Sorry for creating yet another thread, but it’s a slightly unrelated question.
Again, I’m making a strategy game, and I’m wondering what kind of performance I should be expecting out of my game. My initial goal is to get it running with 1000 units on my laptop, which has an Intel Sandy Bridge i5-2410m running at 2.7-2.8 GHz during single-threaded apps (drops slightly for multithreaded apps).
Logic and rendering will be completely separated, with heavy use of interpolation for rendering, meaning that the FPS can be higher than the logic updating speed. I will also need some network communication before each logic update due to determinism, so I will target 30 updates per second for the logic thread to reduce the impact of network lag and reduce CPU load. That means that I have 33 ms to play around with for a single logic update. Rendering will mostly be 99% GPU-limited, so it won’t use the CPU much.
The following are the CPU features that are the slowest:
-
Unit movement and collision detection and handling
Units can move around and collide with wall tiles and other units. This is slow when many units are close to each other as I can’t quickly rule out as many collision pairs. Worst case scenario is bad, best case is very fast. -
Exploring
Units check their surroundings for tiles which have changed since they were last observed, and updates outdated tiles to the current version if the unit has a clear line of sight to the tile. This allows the map to change without every player knowing it unless they have vision over that place. This is pretty slow when there are many outdated tiles around the unit, but almost instant when there are none. Again, worst case scenario is bad, best case is very fast. -
Line of sight
This is the slowest part of my game. This is to determine which units are visible to each unit. This is done by first quickly ruling out far away units using a grid, then checking the squared distance between units against the vision range, and finally raycasting between them. This is fast when units are evenly spread out over the level, but insaaaaaaaaanely slow when many units close to each other or the vision range is too high, as the algorithm approaches O(n^2) performance.
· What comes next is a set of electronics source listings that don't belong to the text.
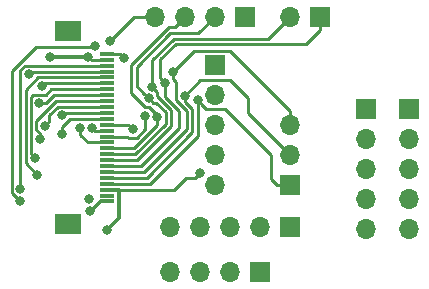
<source format=gbr>
G04 #@! TF.GenerationSoftware,KiCad,Pcbnew,5.1.5*
G04 #@! TF.CreationDate,2020-04-09T00:42:44+02:00*
G04 #@! TF.ProjectId,debug_control_board,64656275-675f-4636-9f6e-74726f6c5f62,rev?*
G04 #@! TF.SameCoordinates,Original*
G04 #@! TF.FileFunction,Copper,L2,Bot*
G04 #@! TF.FilePolarity,Positive*
%FSLAX46Y46*%
G04 Gerber Fmt 4.6, Leading zero omitted, Abs format (unit mm)*
G04 Created by KiCad (PCBNEW 5.1.5) date 2020-04-09 00:42:44*
%MOMM*%
%LPD*%
G04 APERTURE LIST*
%ADD10R,2.200000X1.800000*%
%ADD11R,1.300000X0.300000*%
%ADD12R,1.700000X1.700000*%
%ADD13O,1.700000X1.700000*%
%ADD14C,0.800000*%
%ADD15C,0.250000*%
%ADD16C,0.300000*%
G04 APERTURE END LIST*
D10*
X118930000Y-79700000D03*
X118930000Y-96000000D03*
D11*
X122180000Y-94100000D03*
X122180000Y-93600000D03*
X122180000Y-93100000D03*
X122180000Y-92600000D03*
X122180000Y-92100000D03*
X122180000Y-91600000D03*
X122180000Y-91100000D03*
X122180000Y-90600000D03*
X122180000Y-90100000D03*
X122180000Y-89600000D03*
X122180000Y-89100000D03*
X122180000Y-88600000D03*
X122180000Y-88100000D03*
X122180000Y-87600000D03*
X122180000Y-87100000D03*
X122180000Y-86600000D03*
X122180000Y-86100000D03*
X122180000Y-85600000D03*
X122180000Y-85100000D03*
X122180000Y-84600000D03*
X122180000Y-84100000D03*
X122180000Y-83600000D03*
X122180000Y-83100000D03*
X122180000Y-82600000D03*
X122180000Y-82100000D03*
X122180000Y-81600000D03*
D12*
X131318000Y-82550000D03*
D13*
X131318000Y-85090000D03*
X131318000Y-87630000D03*
X131318000Y-90170000D03*
X131318000Y-92710000D03*
X127508000Y-96266000D03*
X130048000Y-96266000D03*
X132588000Y-96266000D03*
X135128000Y-96266000D03*
D12*
X137668000Y-96266000D03*
D13*
X127508000Y-100076000D03*
X130048000Y-100076000D03*
X132588000Y-100076000D03*
D12*
X135128000Y-100076000D03*
D13*
X126238000Y-78486000D03*
X128778000Y-78486000D03*
X131318000Y-78486000D03*
D12*
X133858000Y-78486000D03*
X144093001Y-86305001D03*
D13*
X144093001Y-88845001D03*
X144093001Y-91385001D03*
X144093001Y-93925001D03*
X144093001Y-96465001D03*
X147727001Y-96465001D03*
X147727001Y-93925001D03*
X147727001Y-91385001D03*
X147727001Y-88845001D03*
D12*
X147727001Y-86305001D03*
X140208000Y-78486000D03*
D13*
X137668000Y-78486000D03*
D12*
X137668000Y-92710000D03*
D13*
X137668000Y-90170000D03*
X137668000Y-87630000D03*
D14*
X119920311Y-87865000D03*
X125433459Y-86866356D03*
X120920000Y-87840000D03*
X124362912Y-87993230D03*
X118385010Y-88365000D03*
X116070158Y-90395000D03*
X116475020Y-85785000D03*
X116485020Y-88800509D03*
X116925030Y-87680000D03*
X118356915Y-86800001D03*
X116694154Y-84325000D03*
X116304609Y-91864864D03*
X115575000Y-83325000D03*
X114850000Y-93050000D03*
X120780000Y-94880000D03*
X114840000Y-94090000D03*
X121185708Y-80958609D03*
X122428000Y-80518000D03*
X126432725Y-86904990D03*
X125730000Y-85365000D03*
X120650000Y-93870000D03*
X120620000Y-81830000D03*
X117348000Y-81875000D03*
X123620000Y-81950000D03*
X130048000Y-91694000D03*
X122180000Y-96514000D03*
X127117030Y-84074000D03*
X126038564Y-84413794D03*
X129862942Y-85519752D03*
X128780477Y-85126617D03*
X127762000Y-83159020D03*
D15*
X120589626Y-89100000D02*
X121280000Y-89100000D01*
X119920311Y-88430685D02*
X120589626Y-89100000D01*
X121280000Y-89100000D02*
X122180000Y-89100000D01*
X119920311Y-87865000D02*
X119920311Y-88430685D01*
X125433459Y-87432041D02*
X125433459Y-86866356D01*
X124014911Y-88718231D02*
X124710913Y-88718231D01*
X123896680Y-88600000D02*
X124014911Y-88718231D01*
X125433459Y-87995685D02*
X125433459Y-87432041D01*
X124710913Y-88718231D02*
X125433459Y-87995685D01*
X122180000Y-88600000D02*
X123896680Y-88600000D01*
X122180000Y-88100000D02*
X121180000Y-88100000D01*
X121180000Y-88100000D02*
X120920000Y-87840000D01*
X122180000Y-87600000D02*
X123922000Y-87600000D01*
X122180000Y-87600000D02*
X123969682Y-87600000D01*
X123969682Y-87600000D02*
X124362912Y-87993230D01*
X118385010Y-87799315D02*
X118385010Y-88365000D01*
X119084325Y-87100000D02*
X118385010Y-87799315D01*
X122180000Y-87100000D02*
X119084325Y-87100000D01*
X117492156Y-84600000D02*
X117032156Y-85060000D01*
X122180000Y-84600000D02*
X117492156Y-84600000D01*
X115930000Y-85060000D02*
X115750020Y-85239980D01*
X117032156Y-85060000D02*
X115930000Y-85060000D01*
X115750020Y-85239980D02*
X115750020Y-90074862D01*
X115750020Y-90074862D02*
X116070158Y-90395000D01*
X117040705Y-85785000D02*
X117695705Y-85130000D01*
X121280000Y-85100000D02*
X122180000Y-85100000D01*
X117725705Y-85100000D02*
X121280000Y-85100000D01*
X117040705Y-85785000D02*
X117725705Y-85100000D01*
X116475020Y-85785000D02*
X117040705Y-85785000D01*
X122180000Y-85600000D02*
X117862115Y-85600000D01*
X116200029Y-88028001D02*
X116200029Y-87262086D01*
X116200029Y-87262086D02*
X117862115Y-85600000D01*
X116485020Y-88312992D02*
X116200029Y-88028001D01*
X116485020Y-88800509D02*
X116485020Y-88312992D01*
X122095001Y-86075001D02*
X118023524Y-86075001D01*
X122180000Y-86100000D02*
X122120000Y-86100000D01*
X122120000Y-86100000D02*
X122095001Y-86075001D01*
X117325029Y-86773496D02*
X118023524Y-86075001D01*
X117325029Y-87280001D02*
X117325029Y-86773496D01*
X116925030Y-87680000D02*
X117325029Y-87280001D01*
X122180000Y-86600000D02*
X118556916Y-86600000D01*
X118556916Y-86600000D02*
X118356915Y-86800001D01*
X122180000Y-84100000D02*
X116919154Y-84100000D01*
X116919154Y-84100000D02*
X116694154Y-84325000D01*
X122180000Y-83600000D02*
X116373002Y-83600000D01*
X116373002Y-83600000D02*
X115300010Y-84672992D01*
X115300010Y-84672992D02*
X115300010Y-90860265D01*
X115300010Y-90860265D02*
X116304609Y-91864864D01*
X122460000Y-83100000D02*
X122484999Y-83124999D01*
X122180000Y-83100000D02*
X115800000Y-83100000D01*
X115800000Y-83100000D02*
X115575000Y-83325000D01*
X114850000Y-82976998D02*
X114850000Y-83480000D01*
X115226999Y-82599999D02*
X114850000Y-82976998D01*
X122180000Y-82600000D02*
X115226999Y-82599999D01*
X114850000Y-83480000D02*
X114850000Y-93050000D01*
X122180000Y-94100000D02*
X121560000Y-94100000D01*
X121560000Y-94100000D02*
X120780000Y-94880000D01*
X114124999Y-83065589D02*
X116150588Y-81040000D01*
X114840000Y-94090000D02*
X114124999Y-93374999D01*
X114124999Y-93374999D02*
X114124999Y-83065589D01*
X116150588Y-81040000D02*
X121104317Y-81040000D01*
X121104317Y-81040000D02*
X121185708Y-80958609D01*
X126238000Y-78486000D02*
X124460000Y-78486000D01*
X124460000Y-78486000D02*
X122428000Y-80518000D01*
X126432725Y-87470675D02*
X126432725Y-86904990D01*
X122180000Y-89600000D02*
X124465554Y-89600000D01*
X126432725Y-87632829D02*
X126432725Y-87470675D01*
X124465554Y-89600000D02*
X126432725Y-87632829D01*
X127417179Y-79335999D02*
X124206000Y-82547178D01*
X124206000Y-84914002D02*
X125397998Y-86106000D01*
X125397998Y-86106000D02*
X125787002Y-86106000D01*
X125787002Y-86106000D02*
X126432725Y-86751723D01*
X128778000Y-78486000D02*
X127928001Y-79335999D01*
X126432725Y-86751723D02*
X126432725Y-86904990D01*
X124206000Y-82547178D02*
X124206000Y-84914002D01*
X127928001Y-79335999D02*
X127417179Y-79335999D01*
X126365738Y-85764999D02*
X127157727Y-86556988D01*
X127157726Y-87544238D02*
X124601964Y-90100000D01*
X123080000Y-90100000D02*
X122180000Y-90100000D01*
X126129999Y-85764999D02*
X126365738Y-85764999D01*
X125730000Y-85365000D02*
X126129999Y-85764999D01*
X127157727Y-86556988D02*
X127157726Y-87544238D01*
X124601964Y-90100000D02*
X123080000Y-90100000D01*
X131318000Y-78486000D02*
X129932022Y-79871978D01*
X129932022Y-79871978D02*
X127517611Y-79871978D01*
X125330001Y-84965001D02*
X125730000Y-85365000D01*
X124714000Y-84349000D02*
X125330001Y-84965001D01*
X127517611Y-79871978D02*
X124714000Y-82675589D01*
X124714000Y-82675589D02*
X124714000Y-84349000D01*
X122180000Y-82100000D02*
X120890000Y-82100000D01*
X120890000Y-82100000D02*
X120620000Y-81830000D01*
D16*
X120620000Y-81830000D02*
X117393000Y-81830000D01*
X117393000Y-81830000D02*
X117348000Y-81875000D01*
D15*
X123080000Y-93100000D02*
X122180000Y-93100000D01*
X127863800Y-93100000D02*
X123080000Y-93100000D01*
X122180000Y-81600000D02*
X123270000Y-81600000D01*
X123270000Y-81600000D02*
X123620000Y-81950000D01*
X129648001Y-92093999D02*
X128886001Y-92093999D01*
X128886001Y-92093999D02*
X128778000Y-92202000D01*
X130048000Y-91694000D02*
X129648001Y-92093999D01*
X128728973Y-92234827D02*
X128778000Y-92202000D01*
X128778000Y-92202000D02*
X127863800Y-93100000D01*
D16*
X123130000Y-93100000D02*
X123190000Y-93160000D01*
X122180000Y-93100000D02*
X123130000Y-93100000D01*
X123190000Y-95504000D02*
X122180000Y-96514000D01*
X123190000Y-93160000D02*
X123190000Y-95504000D01*
D15*
X128016000Y-80772000D02*
X139022000Y-80772000D01*
X126717031Y-83674001D02*
X126717031Y-82070969D01*
X127117030Y-84074000D02*
X126717031Y-83674001D01*
X140208000Y-79586000D02*
X140208000Y-78486000D01*
X126717031Y-82070969D02*
X128016000Y-80772000D01*
X139022000Y-80772000D02*
X140208000Y-79586000D01*
X127117030Y-85243469D02*
X128270000Y-86396439D01*
X125054000Y-91100000D02*
X123080000Y-91100000D01*
X123080000Y-91100000D02*
X122180000Y-91100000D01*
X127117030Y-84074000D02*
X127117030Y-85243469D01*
X128270000Y-86396439D02*
X128270000Y-87884000D01*
X128270000Y-87884000D02*
X125054000Y-91100000D01*
X122180000Y-90600000D02*
X124738374Y-90600000D01*
X124738374Y-90600000D02*
X127607736Y-87730637D01*
X127607736Y-87730637D02*
X127607736Y-86370587D01*
X127607736Y-86370587D02*
X126438563Y-85201414D01*
X126438563Y-85201414D02*
X126438563Y-84813793D01*
X126438563Y-84813793D02*
X126038564Y-84413794D01*
X126038564Y-82113025D02*
X127829600Y-80321989D01*
X136818001Y-79335999D02*
X137668000Y-78486000D01*
X135832011Y-80321989D02*
X136818001Y-79335999D01*
X127829600Y-80321989D02*
X135832011Y-80321989D01*
X126038564Y-84413794D02*
X126038564Y-82113025D01*
X130608191Y-86265001D02*
X130262941Y-85919751D01*
X130262941Y-85919751D02*
X129862942Y-85519752D01*
X132155001Y-86265001D02*
X130608191Y-86265001D01*
X136060000Y-90170000D02*
X132155001Y-86265001D01*
X136060000Y-92202000D02*
X136060000Y-90170000D01*
X136568000Y-92710000D02*
X136060000Y-92202000D01*
X137668000Y-92710000D02*
X136568000Y-92710000D01*
X129874033Y-86096528D02*
X129862942Y-86085437D01*
X129862942Y-86085437D02*
X129862942Y-85519752D01*
X129874033Y-88565967D02*
X129874033Y-86096528D01*
X122180000Y-92600000D02*
X125840000Y-92600000D01*
X125840000Y-92600000D02*
X129874033Y-88565967D01*
X130087094Y-83820000D02*
X128780477Y-85126617D01*
X134112000Y-86614000D02*
X134112000Y-85344000D01*
X134112000Y-85344000D02*
X132588000Y-83820000D01*
X137668000Y-90170000D02*
X134112000Y-86614000D01*
X132588000Y-83820000D02*
X130087094Y-83820000D01*
X129424022Y-88253978D02*
X129424022Y-86277639D01*
X128780477Y-85634094D02*
X128780477Y-85126617D01*
X129424022Y-86277639D02*
X128780477Y-85634094D01*
X122180000Y-92100000D02*
X125578000Y-92100000D01*
X125578000Y-92100000D02*
X129424022Y-88253978D01*
X128161999Y-82759021D02*
X127762000Y-83159020D01*
X129546021Y-81374999D02*
X128161999Y-82759021D01*
X137668000Y-86427919D02*
X132615080Y-81374999D01*
X132615080Y-81374999D02*
X129546021Y-81374999D01*
X137668000Y-87630000D02*
X137668000Y-86427919D01*
X125316000Y-91600000D02*
X128974011Y-87941989D01*
X122180000Y-91600000D02*
X125316000Y-91600000D01*
X127762000Y-83724705D02*
X127762000Y-83159020D01*
X128055476Y-84018181D02*
X127762000Y-83724705D01*
X128055476Y-85545504D02*
X128055476Y-84018181D01*
X128974011Y-87941989D02*
X128974011Y-86464039D01*
X128974011Y-86464039D02*
X128055476Y-85545504D01*
M02*

</source>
All of them are based on areas around them, which is what makes them so slow in the worst case scenario (when all units are close to each other).
My current performance:
I haven’t implemented interpolated rendering yet, so all rendering is included in these performance numbers. This is just terrain rendering (tiles), fog of war (done on the GPU) and points representing units, so they do not impact the CPU performance at all (or at least not measurably). I measure performance in FPS, and let the game run as fast as it can.
Distance is measured in tiles.
With 1000 units, each with a collision radius of 0.5, a vision radius of 10, randomly spread out over the center 256x256 area of a 512x512 map and randomly moving around in this area:
- 90-95 FPS, depending on the random placement of walls and units.
With the same settings as above, but units randomly spread out and moving over the center 64x64 area of a 512x512 map:
- 28-35 FPS, VERY depending on the random placement of walls and units, as they almost always create a big mass in the middle of the map stuck between walls and other units.
With the same settings as above, but all units charging the center of the map creating a huge mass of units:
- 11-13 FPS.
Is this normal or acceptable? A normal scenario would be somewhere between the first and second scenario (the last one is very artificial).
Planned optimizations:
- Collision detection can be optimized a bit more by using a better algorithm than a grid to quickly rule out collisions. This will probably help pretty much in worst case scenarios.
- Exploring is pretty heavily optimized already, so it’s hard getting it even faster. I do need to redo my raycasting function, which is both slow and inaccurate at the moment, leaving some tiles unexplored while they should be visible and not be tested anymore.
- Line of sight could also use a better algorithm than a grid too, but it still won’t be able to cull off many units when they are grouped together in one big pile.
I have two final big optimizations:
- Only update when units move. This is very situational, but can be very good for static units. If both units in a collision pair hasn’t moved, no need to check for a collision. If a unit hasn’t moved and the map hasn’t changed, no need to check exploring. Line of sight is similar to collision detection. Sadly, this would do nothing for the “charging the center” scenario.
- Multithreading. All the above can be multithreaded per unit while still being deterministic. In a small hacked together test, line of sight testing got a 1.75x scaling with 4 threads on a hyperthreaded dual-core. Scaling is reduced by the CPU running at a higher clock when only a single core is used. However there are some parts that cannot be multithreaded (running scripts being the biggest one), but they are mostly constant time operations on each unit, so they don’t really have worst case scenarios.
I don’t know how much of a speedup these optimizations will give in total, but doubling the performance of the above three parts seems reasonable (assuming a dual-core).
TL;DR / Actual question:
I have 1000 units with a normal line of sight range and collision radius. I get 90 FPS in an optimal scenario with units evenly placed over the map, and 11 FPS with units placed very closely together and I have almost all CPU-heavy features implemented. I expect to be able to optimize this, partly with multithreading, to about twice this FPS on a dual-core. The minimum logic updating speed is 30 FPS. Is this good enough performance for a strategy game with 1000 units? How many units do commercial real-time strategy games support with good performance?